In fact, although most of the disorder disappears upon reaching adulthood and develop more elaborate behaviors and capacities (especially in those cases in which the manifestation of the disorder has a rather adolescent start), a considerable percentage of these children will eventually develop an antisocial personality disorder. In this case we are largely with subjects who have had a disocial disorder of earlier onset, setting and limiting more their behavioral repertoire and their way of seeing life.

  • Related article: "Aggression in childhood: the causes of aggression in children"

Possible causes associated with this psychological phenomenon

Since the conception of this disorder, the scientific community has tried to find an explanation for this type of behavioral disorder. It is considered that there is no single cause of this disorder, but that there are multiple factors that influence its genesis .

From a biological perspective, the possible existence of behavioral inhibition problems derived from a lack of development or infraactivation of the frontal together with an excess activation of the limbic system and the cerebral reward system has been raised. It also assesses the existence of a lack of moral development, the capacity for empathy and immaturity, which may be partly due to elements intrinsic to its biology and partly because of poor socialization .

At a more psychological and social level, it has been observed that many of these children leave from homes where there are problems of behavior and marginality. The presence of ongoing intrafamilial conflicts can be associated by the minors as a natural way of proceeding, acting as a model, while at the same time can condition the child learn not to trust others . Social rejection has also been linked to the emergence of this disorder, observing that they usually have problems relating and solving problems.

The type of parenting pattern is also linked: authoritarian parents and critics with a punitive way of acting or overly permissive parents whose indications are unclear and do not allow them to learn discipline or the need to comply are more likely to teach their children to act covertly or to always have their will done. This does not necessarily imply a dissocial disorder, but it can facilitate it.

An attempt has also been made to explain this problem as an aspect based on conditioning: throughout its life the minor has observed that the performance of aggressive acts serves to meet their objectives , being the consequences of said appetitive acts initially and reinforcing the repetition of the same way of proceeding.


Dyssocial disorder is a problem whose treatment even today is not fully established. It is common to use various multimodal programs, which include both the child and the parents and services in contact with the child, and they require the collaboration of professionals from different disciplines and with an eclectic approach.

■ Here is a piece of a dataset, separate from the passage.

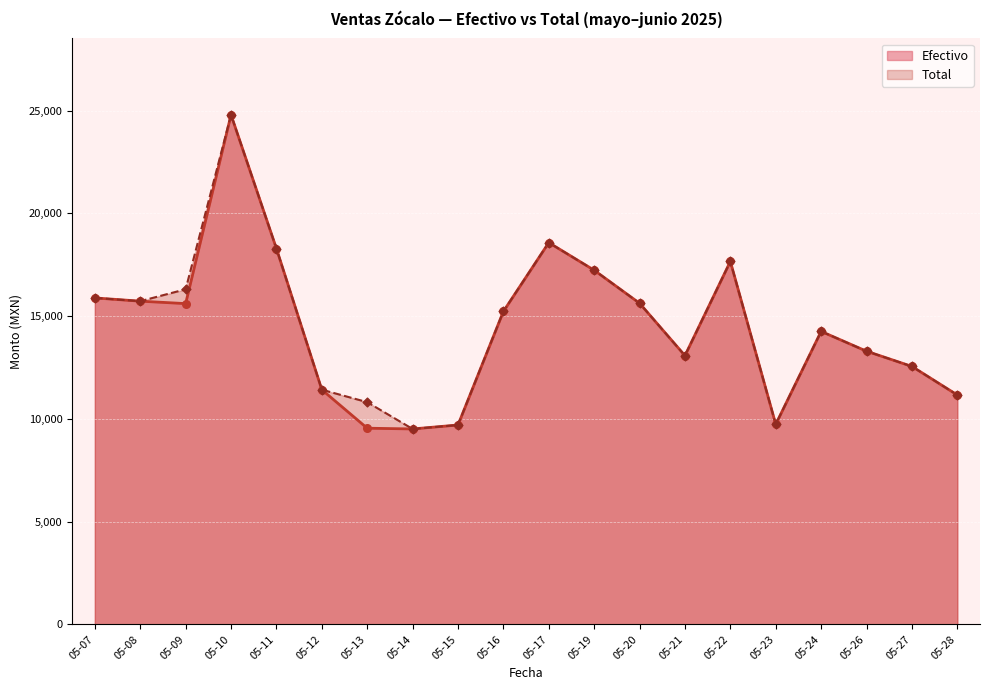

Is the value of Efectivo at 05-13 greater than the value of Total at 05-27?

No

At the psychological level, a program that includes training in social and communication skills, as well as problem solving, is usually recommended. The reinforcement of prosocial behaviors, behavioral contracts, modeling and emotional expression are also useful. Generally, cognitive-behavioral programs are used , trying to teach positive ways of relating and generating alternative behaviors to those of the disorder.

Training for parents and psychoeducation are also elements to be taken into account and can help to reassure and teach action and learning guidelines for the child.

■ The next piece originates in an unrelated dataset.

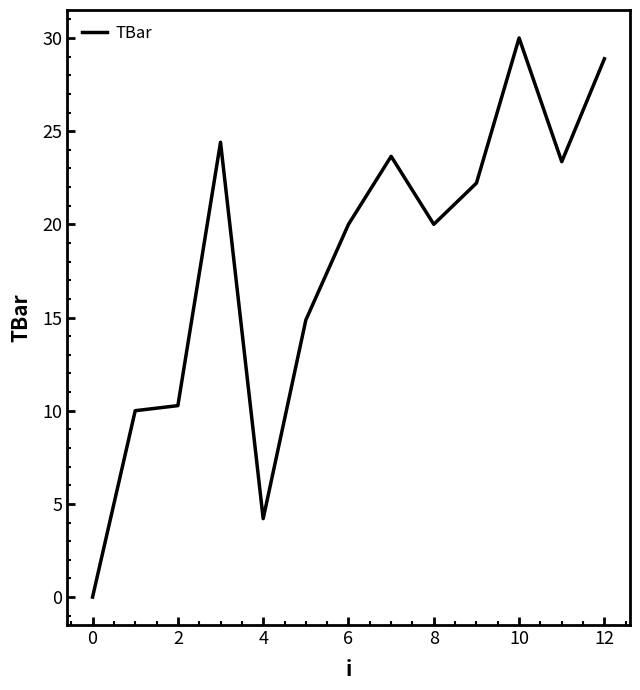

What is the maximum value shown in the chart?

30.0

In very extreme cases and especially in those subjects whose behavioral alterations are due to the experimentation of emotional distress, in addition to a treatment dedicated to modify the elements that generate discomfort or the perception of these the use of some drugs may be recommended as the SSRIs.

Bibliographic references:

  • American Psychiatric Association. (2013). Diagnostic and Statistical Manual of Mental Disorders. Fifth edition. DSM-V. Masson, Barcelona.
  • Thief, A. (2012). Child Clinical Psychology. CEDE Manual of Preparation PIR, 0 .. CEDE: Madrid.
  • Pérez, M .; Fernández, J.R .; Fernández, I. (2006). Guide to effective psychological treatments III. Childhood and adolescence Pyramid: Madrid.

Antisocial Personality Disorder: Symptoms and Treatment (June 2024).